In Equations (14)–(16), wf0 is fracture width before embedment, m; h is the proppant embedment, m; η = 2.1 × 10−5, λ = 2.8, when the proppant is 20/40-mesh; and η = 1.6 × 10−5, λ = 3.1, when the proppant is 30/60-mesh.
A series of models are established and various proppant distributions are shown in
Table 6.
Figure 14a shows that the flowback rate is substantially increased when HNF is propped, which is 24.8% and 32.8% higher than un-propped. When NNF is propped, there is a slight increase of flowback rate because of the restraint of low conductivity and stress-dependence in NF. Water within HF and HNF is preferred to recover during early flowback, and a considerable portion of water in NNF is imbibed into the matrix. In addition, it can also be seen from the figure that the variation trends of oil production are similar to the results of water recovery, but there is an obvious difference at various proppant concentrations in HF. The oil production decreases by nearly 25% when proppant concentration in HF decreases, while water production decreases by less than 8% because water production is mainly at the flowback stage, which is mainly driven by fracture closure at the beginning. While oil production is mainly at the production stage, and stress dependence plays a significant role with the extension of time.
Figure 14b shows that when the proppant embedding is considered, the impact on flowback is negligible because water recovery mainly occurs in the early stage of production (flowback) when the main mechanism of fracture closure is compaction.

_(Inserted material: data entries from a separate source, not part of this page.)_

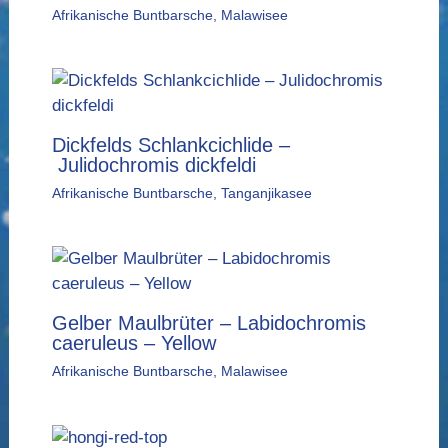
Afrikanische Buntbarsche
,
Malawisee
Dickfelds Schlankcichlide –
Julidochromis dickfeldi
Afrikanische Buntbarsche
,
Tanganjikasee
Gelber Maulbrüter – Labidochromis
caeruleus – Yellow
Afrikanische Buntbarsche
,
Malawisee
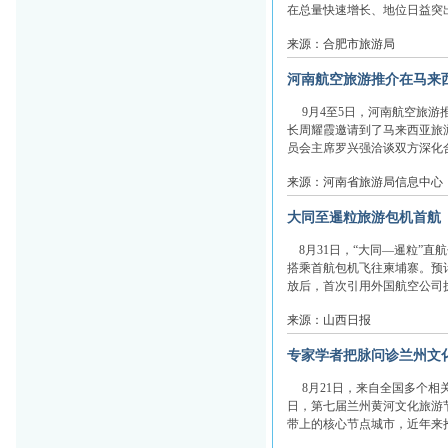
在总量快速增长、地位日益突出
来源：合肥市旅游局
河南航空旅游推介在马来
9月4至5日，河南航空旅游
长周耀霞邀请到了马来西亚旅
员会主席罗兴强洽谈双方深化合
来源：河南省旅游局信息中心
大同至暹粒旅游包机首航
8月31日，“大同—暹粒”直航
搭乘首航包机飞往柬埔寨。预
放后，首次引用外国航空公司执
来源：山西日报
专家学者把脉问诊兰州文
8月21日，来自全国多个相
日，第七届兰州黄河文化旅游
带上的核心节点城市，近年来抢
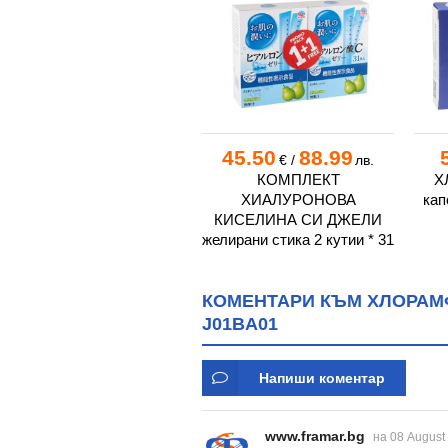
45.50
88.99
€
/
лв.
КОМПЛЕКТ
Х
ХИАЛУРОНОВА
кап
КИСЕЛИНА СИ ДЖЕЛИ
желирани стика 2 кутии * 31
КОМЕНТАРИ КЪМ ХЛОРАМФ
J01BA01
Напиши коментар
www.framar.bg
на 08 August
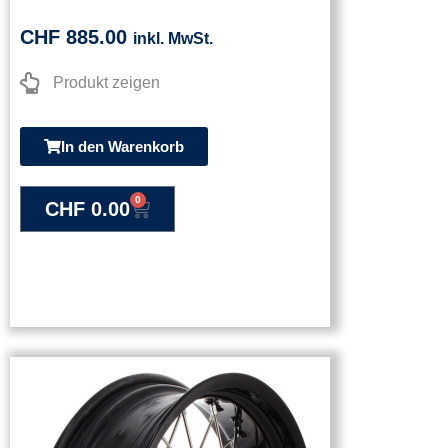
CHF
885.00
inkl. MwSt.
Produkt zeigen
In den Warenkorb
0
CHF
0.00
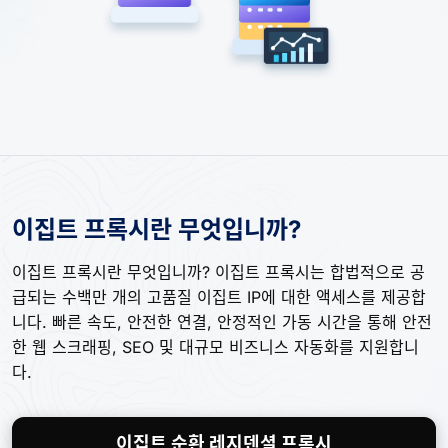
이집트 프록시란 무엇입니까?
이집트 프록시란 무엇입니까? 이집트 프록시는 합법적으로 공
급되는 수백만 개의 고품질 이집트 IP에 대한 액세스를 제공합
니다. 빠른 속도, 안전한 연결, 안정적인 가동 시간을 통해 안전
한 웹 스크래핑, SEO 및 대규모 비즈니스 자동화를 지원합니
다.
이집트 순환 레지덴셜 프록시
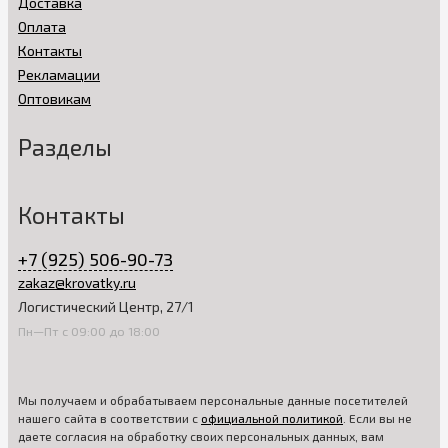
Доставка
мебель самостоятельно или оформить ее доставку.
Оплата
Преимущества для покупателей
Контакты
Принимая решение купить детский комод в нашем интернет-
Рекламации
магазине, вы делаете выбор в пользу надежной в
Оптовикам
эксплуатации мебели. В наличии модели из ЛДСП и
натуральной древесины. Вся мебель изготовлена из
безопасных, экологичных материалов. Использована
Разделы
надежная фурнитура высокого качества.
Продажа товара осуществляется непосредственно от
Контакты
производителя. В каждом комплекте предусмотрена
подробная инструкция по сборке. На все модели детских
комодов распространяются гарантийные обязательства.
+7 (925) 506-90-73
zakaz@krovatky.ru
Чтобы проконсультироваться по всем текущим вопросам,
выбрать идеально подходящую для детской комнаты
Логистический Центр, 27/1
мебель и оформить ее доставку, звоните по указанному на
Пн—Пт с 09:00 до 18:00
сайте контактному телефону или оставляйте заявку на
обратный звонок.
Мы получаем и обрабатываем персональные данные посетителей
нашего сайта в соответствии с
официальной политикой
. Если вы не
даете согласия на обработку своих персональных данных, вам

Cumulative oil production is lower when the embedment occurs, and smaller proppant size results in greater loss of production. Furthermore, compared with the embedment in HF, there is greater impact of embedment in NF on oil production. Therefore, it is beneficial to use small size proppant to promote the propping of micro-fractures, but it is also necessary to examine its embedment in micro-fractures.
3.4. Impact of Natural Fracture Heterogeneity
Natural fractures opened during fracturing cannot be uniform, and in the subsequent flowback or production process, excessive closure of some positions may be a key mechanism of water retention. As shown in
Figure 15, NF width is generally non-uniform [
7,
50].
In this work, the heterogeneity of NF conductivity is studied using the Yu et al. [
71] approach to describe heterogeneous distribution of matrix permeability. Three variation coefficients of permeability are used to represent weak heterogeneity, medium homogeneity, and strong heterogeneity, as shown in
Figure 16. Other model parameters and simulation processes are the same as the basic case.
Figure 17 illustrates that, after one year of production, the amount of fracturing fluid remaining in reservoirs increases with the increase of heterogeneity of NF permeability.
Figure 18a shows that the flowback rate decreases with the increase of heterogeneity, in which the rate of strong heterogeneity is 11.2% lower than that of homogeneity. For weak homogeneity, the water recovery efficiency is close to that of homogeneous natural fracture.
Figure 18b shows that the closed natural fracture area still maintains high water saturation during production when there is strong heterogeneity. In addition, the heterogeneity of NF conductivity is 0.1%, 1.5%, and 4.1% less effective for oil production, compared with homogeneity. The reason is that high conductivity is not required for natural fractures in tight reservoirs, and apart from over-closed areas, connected fracture networks are still contributing to productivity.